→ **Source excerpt**
-=-=-
Thursday, October 14, 2010

Please Give


I watched writer-director Nicole Holofcener's Please Give a couple of weeks back and since then I’ve been thinking of writing this post. This is sort of a ‘what-this-movie-is-about-and-why-does-it-make-me-write-this-post’ post. It is a story about a well heeled present day New York couple, Kate and Alex (Catherine Keener and Oliver Platt).

In this era of really complex storytelling, Please Give is one of those films where nothing much happens. It is too self-indulgent, full of dialogues and follows linear storytelling. But it is as charming as life is, warts and all. It’s got its selfish, guilty, passionate and morbid moments.

It is set in present day New York. But it could have been a story of any metropolis in any part of the world. It is so much our story. We, the children of the new world, who make more money than all the family members of our previous generation combined . We, who are fighting this daily fight of being part of this dog-eat-dog world and yet want to believe that somewhere we are good people. I don’t think anybody likes to believe himself or herself as a bad person. We all got reasons to justify any shit we do in life.
-=-=-
→ **Dataset entries**
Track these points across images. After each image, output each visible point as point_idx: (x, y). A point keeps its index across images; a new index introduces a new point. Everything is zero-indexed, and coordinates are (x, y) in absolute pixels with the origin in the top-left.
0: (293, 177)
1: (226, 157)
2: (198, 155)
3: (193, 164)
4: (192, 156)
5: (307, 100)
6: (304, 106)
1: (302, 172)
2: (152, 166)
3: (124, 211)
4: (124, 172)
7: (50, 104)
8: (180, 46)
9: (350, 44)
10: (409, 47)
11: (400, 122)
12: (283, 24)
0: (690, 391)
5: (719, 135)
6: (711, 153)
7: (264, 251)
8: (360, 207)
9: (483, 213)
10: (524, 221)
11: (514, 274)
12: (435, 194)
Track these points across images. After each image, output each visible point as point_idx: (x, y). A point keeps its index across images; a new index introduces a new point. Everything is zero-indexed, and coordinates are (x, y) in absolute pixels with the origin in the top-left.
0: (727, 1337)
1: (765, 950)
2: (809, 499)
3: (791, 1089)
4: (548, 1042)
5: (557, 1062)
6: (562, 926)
-=-=-
→ **Exercise aim**
In the blog post about the film Please Give, which actors play the couple Kate and Alex?

→ **Task answer**
Catherine Keener and Oliver Platt